Im Leben wie in der Liebe muss er sich gegen einen fiesen Wall-Street-Yuppie behaupten – und gewinnt am Ende – durch Freundlichkeit, Zuverlässigkeit und Treue. Adam Sandler, der in dieser Rolle des sympathischen Losers zu Hochform auflief, schaffte es, trotz mangelnder Zukunftsentwürfe, trotz katastrophaler Lebensumstände und trotz milder äußerer Verwahrlosung, gegen den Yuppie wie eine Bastion der Solidität zu wirken, indem er eine damals nicht gefragte Loyalität ausstrahlte. Damit musste er einfach das Herz seiner Angebeteten erobern.

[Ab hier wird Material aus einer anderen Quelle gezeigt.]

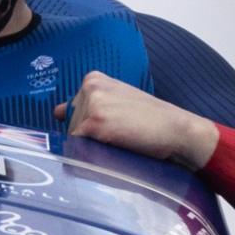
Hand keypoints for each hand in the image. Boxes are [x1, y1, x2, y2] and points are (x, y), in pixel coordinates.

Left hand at [54, 71, 218, 168]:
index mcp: (93, 79)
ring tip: (120, 141)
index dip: (89, 127)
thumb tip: (57, 113)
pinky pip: (77, 148)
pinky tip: (116, 148)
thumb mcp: (118, 102)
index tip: (112, 129)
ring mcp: (91, 104)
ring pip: (73, 139)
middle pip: (70, 124)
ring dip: (91, 148)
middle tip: (119, 136)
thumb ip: (89, 105)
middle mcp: (89, 87)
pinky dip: (91, 156)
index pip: (72, 111)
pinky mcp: (94, 123)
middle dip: (88, 137)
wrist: (177, 130)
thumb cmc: (151, 121)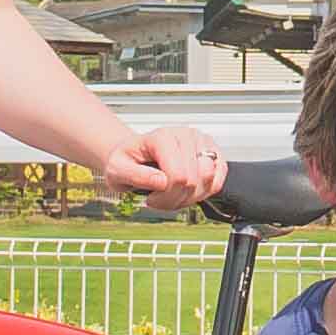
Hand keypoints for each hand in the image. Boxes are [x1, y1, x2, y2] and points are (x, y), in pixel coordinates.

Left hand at [96, 127, 226, 209]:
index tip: (151, 199)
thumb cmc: (127, 160)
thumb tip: (161, 182)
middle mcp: (186, 135)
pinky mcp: (213, 153)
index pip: (177, 176)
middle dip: (175, 199)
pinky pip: (218, 181)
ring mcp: (202, 143)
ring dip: (190, 198)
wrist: (135, 154)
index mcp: (162, 137)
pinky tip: (186, 191)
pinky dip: (203, 193)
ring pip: (208, 182)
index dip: (165, 197)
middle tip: (159, 199)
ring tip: (172, 194)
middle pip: (193, 181)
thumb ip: (136, 176)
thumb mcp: (117, 170)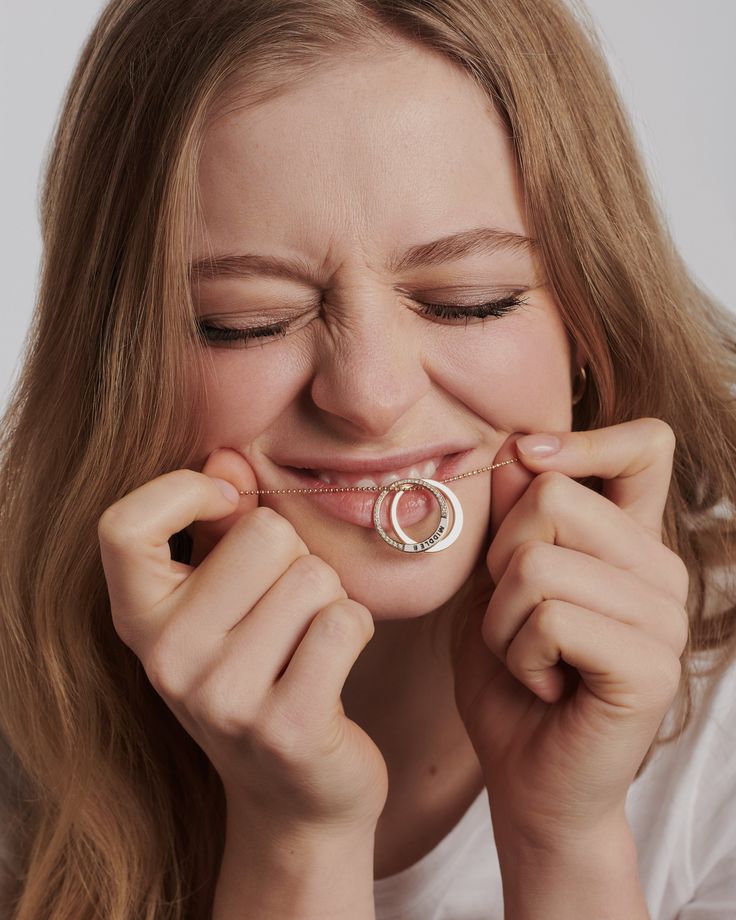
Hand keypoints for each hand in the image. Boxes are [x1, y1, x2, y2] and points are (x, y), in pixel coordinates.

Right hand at [97, 447, 387, 844]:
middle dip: (295, 559)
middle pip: (263, 533)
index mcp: (140, 619)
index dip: (186, 493)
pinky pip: (345, 620)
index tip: (231, 507)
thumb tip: (229, 458)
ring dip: (328, 598)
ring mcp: (222, 699)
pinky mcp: (287, 727)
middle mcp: (166, 660)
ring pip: (313, 575)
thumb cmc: (261, 674)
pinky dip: (355, 628)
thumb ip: (223, 523)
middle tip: (285, 611)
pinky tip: (333, 665)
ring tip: (307, 643)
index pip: (124, 524)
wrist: (294, 793)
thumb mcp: (225, 601)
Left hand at [451, 419, 688, 851]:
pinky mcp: (650, 665)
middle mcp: (660, 570)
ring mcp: (664, 618)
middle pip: (554, 499)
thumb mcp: (494, 584)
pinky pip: (549, 618)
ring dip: (502, 618)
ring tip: (526, 655)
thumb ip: (509, 518)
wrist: (529, 778)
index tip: (527, 459)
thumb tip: (515, 447)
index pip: (645, 446)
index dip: (584, 438)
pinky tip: (544, 683)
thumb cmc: (510, 677)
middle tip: (515, 616)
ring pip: (538, 562)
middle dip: (499, 559)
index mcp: (630, 541)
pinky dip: (518, 653)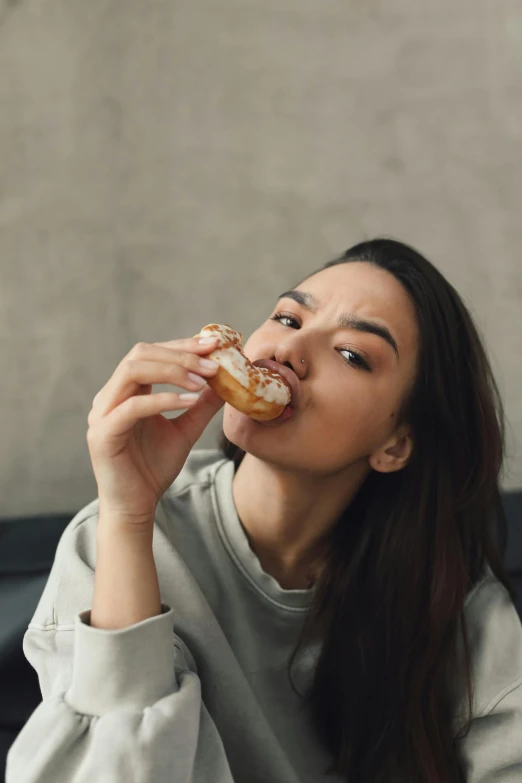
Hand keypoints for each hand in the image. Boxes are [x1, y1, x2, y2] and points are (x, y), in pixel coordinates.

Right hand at [86, 336, 223, 527]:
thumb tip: (227, 382)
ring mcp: (102, 412)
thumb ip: (202, 405)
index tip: (214, 344)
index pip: (152, 353)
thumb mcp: (186, 430)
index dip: (182, 345)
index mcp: (126, 390)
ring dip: (172, 371)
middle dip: (180, 354)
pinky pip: (133, 406)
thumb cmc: (154, 468)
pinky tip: (191, 400)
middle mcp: (110, 396)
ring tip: (204, 380)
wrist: (136, 506)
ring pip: (132, 371)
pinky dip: (163, 399)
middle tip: (213, 362)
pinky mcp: (102, 433)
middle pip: (141, 354)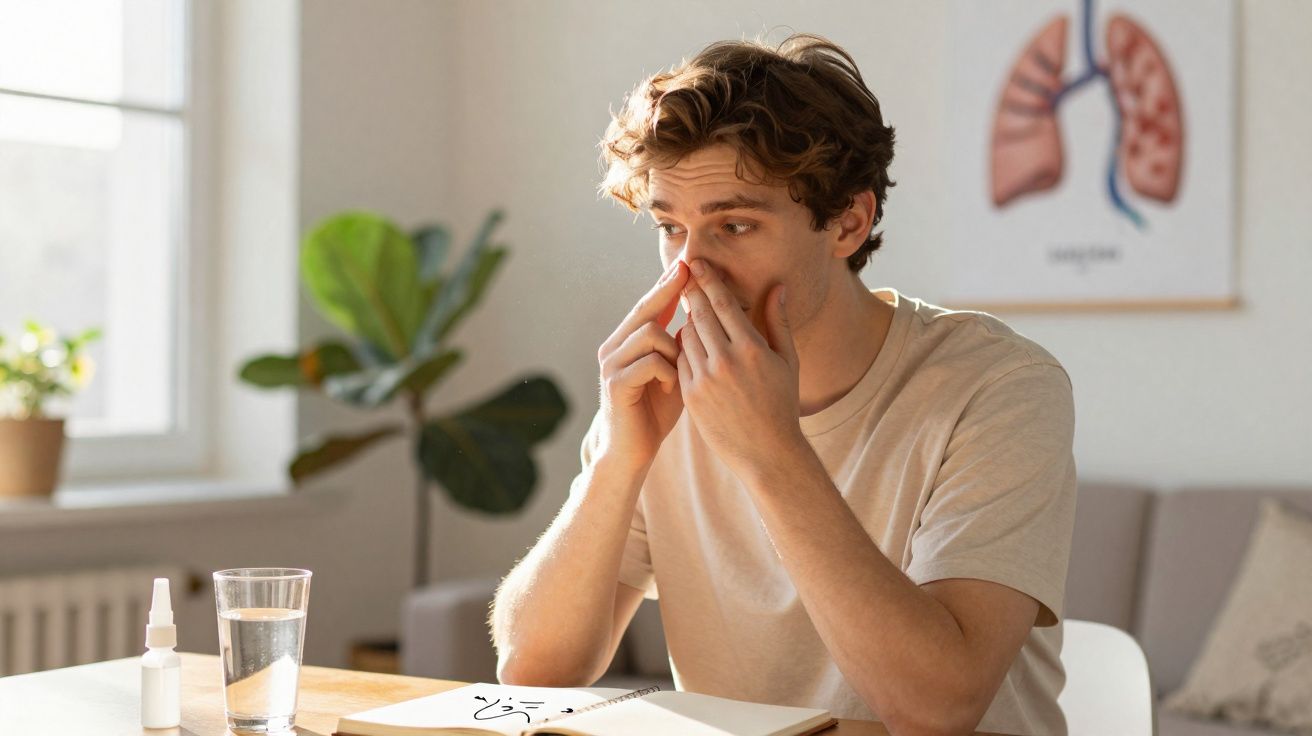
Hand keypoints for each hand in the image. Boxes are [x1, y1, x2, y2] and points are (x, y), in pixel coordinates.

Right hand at [596, 260, 689, 470]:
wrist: (630, 453)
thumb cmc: (654, 414)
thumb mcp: (673, 374)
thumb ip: (682, 348)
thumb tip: (702, 319)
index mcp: (627, 343)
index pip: (649, 306)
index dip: (667, 285)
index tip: (688, 264)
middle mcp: (614, 347)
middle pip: (644, 309)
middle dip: (668, 289)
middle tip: (688, 270)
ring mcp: (611, 364)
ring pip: (649, 332)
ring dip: (674, 348)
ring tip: (683, 370)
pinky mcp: (615, 384)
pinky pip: (649, 361)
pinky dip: (667, 371)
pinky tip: (674, 385)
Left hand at [677, 259, 803, 477]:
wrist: (766, 452)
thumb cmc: (782, 404)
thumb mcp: (787, 362)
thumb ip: (778, 322)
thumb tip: (778, 287)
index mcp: (752, 349)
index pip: (723, 304)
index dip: (709, 280)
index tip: (698, 264)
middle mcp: (726, 361)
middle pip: (700, 314)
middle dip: (691, 291)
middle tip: (683, 273)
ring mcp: (705, 379)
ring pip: (687, 335)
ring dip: (687, 319)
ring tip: (688, 306)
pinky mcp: (691, 395)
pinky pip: (681, 359)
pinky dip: (682, 346)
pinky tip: (687, 338)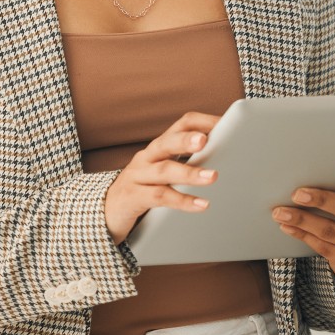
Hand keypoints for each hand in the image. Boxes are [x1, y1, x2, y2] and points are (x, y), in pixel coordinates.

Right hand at [103, 111, 221, 243]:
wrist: (106, 213)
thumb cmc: (143, 190)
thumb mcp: (164, 174)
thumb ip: (188, 164)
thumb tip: (228, 160)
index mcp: (159, 147)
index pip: (182, 124)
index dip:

Dass es auch ein wenig raubeiniger geht, bewies Sandler in „The Waterboy" aus dem gleichen Jahr und vergangenes Jahr mit dem Remake der Screwball-Comedy „Mr. Deeds Goes to Town“. Darin war er der schrullige, weltfremde Millionär, dem nicht nur die Dienstboten verfallen sind. „Mr. Deeds" lebt von derbem Humor, Anal- und Fäkalwitze nicht ausgenommen, und von mitunter akrobatischen Slapstick-Einlagen. Da bewies Sandler, dass er auch körperlich agieren kann, wenn es sein muss. Wie in „Die Wutprobe“, in dem er angeblich lernen muss, seine ungezügelten Wutanfälle unter Kontrolle zu kriegen, obwohl er sich doch selbst für den friedlichsten Menschen der Welt hält. In „Die Wutprobe“ heißt Sandler Dave; zum ersten Mal hat er nicht einen dieser verniedlichenden Namen, die auf y enden; und darin steckt schon das Programm des Films: Nach einem ausgeklügelten Trainingsprogramm, in das alle außer ihm selbst eingeweiht sind, wird er dazu getrieben, endlich einmal aufzubegehren. Es ist ein falsches Spiel, dessen Drahtzieher Jack Nicholson als übergriffiger Therapeut ist. Nicholson ist sardonisch, gewalttätig, gemein und präsent – und Sandler behauptet sich gegen ihn, mit Ironie und eleganten, leicht verzögerten Pointen, in denen er immer wieder zeigt, wie man auch den gelassensten Menschen zur Weißglut treiben kann.

Adam Sandler betreibt eine Website, auf der man Witze zu allen möglichen Themen abrufen oder einfach kleine Begebenheiten erzählen kann, die er dann vielleicht als Grundlage für seine Sketche nimmt.